The last of my ladies


My childhood memories contain my parents, of course, but they also contain women I have come to refer to as my ladies (see this post titled In My Grandmothers' Houses) - caregivers when my mom went back to work  after having me, and every year until I went to school, then summers and before/after school until I was old enough to stay home. I never went to daycare or pre-K. I went to my grandmothers' houses.

My Grandmom worked, so those duties were split among Mom-Mom (my great Grandmom) and Gamma while Grandmom was up the street to see after school and to take me to church on Sundays. Mom-Mom has been gone since I was 18. Grandmom died in December 2012, and Gamma passed away peacefully in her sleep around 2 am on Tuesday night. The last of my ladies to physically walk the earth has gone home. 

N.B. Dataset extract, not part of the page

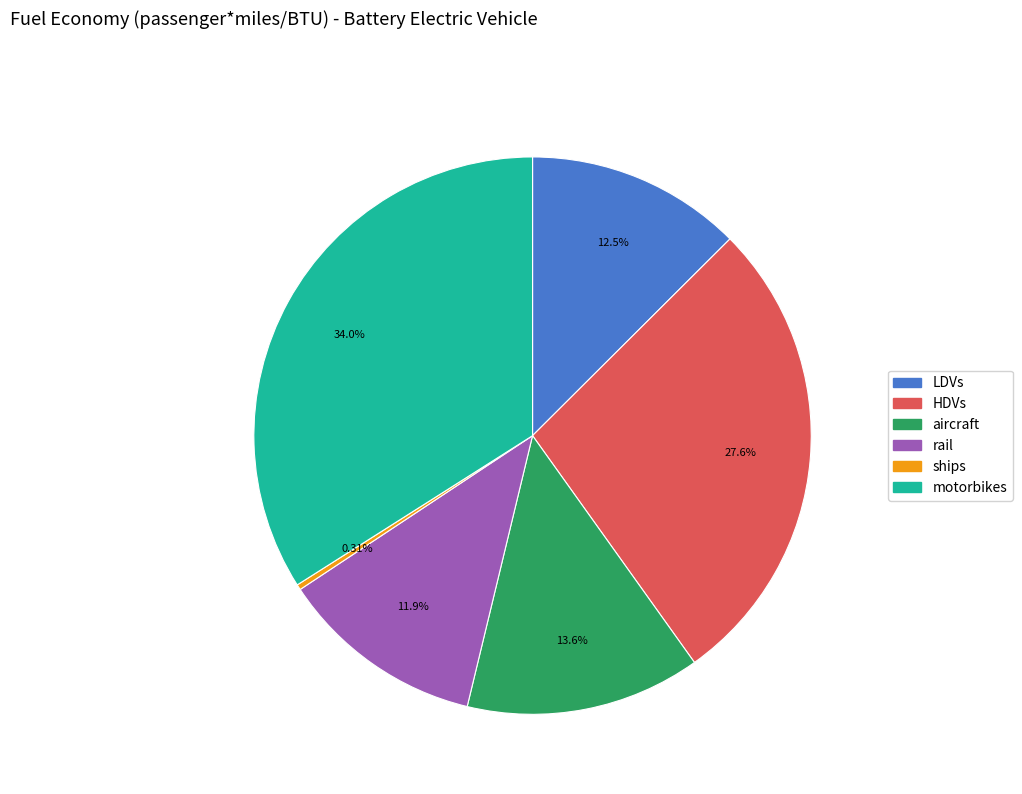

To the nearest percent, what is the difference between the rail and ships slice percentages?

12%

What a blessed thing to have had all of them for as long as I did. As I got older, I saw them all less, as life happens to us and around us. No matter, though...they left their mark on me in my formative years. 

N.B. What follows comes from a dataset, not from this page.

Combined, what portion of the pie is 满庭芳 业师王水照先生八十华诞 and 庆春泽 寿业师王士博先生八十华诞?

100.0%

I cried on the way to the shore on Wednesday afternoon. I felt adrift. Then I felt strangely happy because they are not only all around me, they are largely responsible for the pieces that make me who I am.

Mom-Mom gave me my love of soup and vegetables, my appreciation of independence and feminism, my steel spine, and my fuck it if you don't like it attitude.

To Grandmom I owe my knowledge that the only way through it is through it,  my need for organization and order, and my utter delight in the little things. 

From Gamma I learned that your friends are your family, the library is your lifeline, treasures are found in used paperback book stores, Ocean City is home, and that involvement in your community and volunteering gives you way more than you put out. Thank you, Gamma. Rest in peace.
All of these things are such a huge part of who I am and will continue to be. Not only do they never leave us, they live on in us.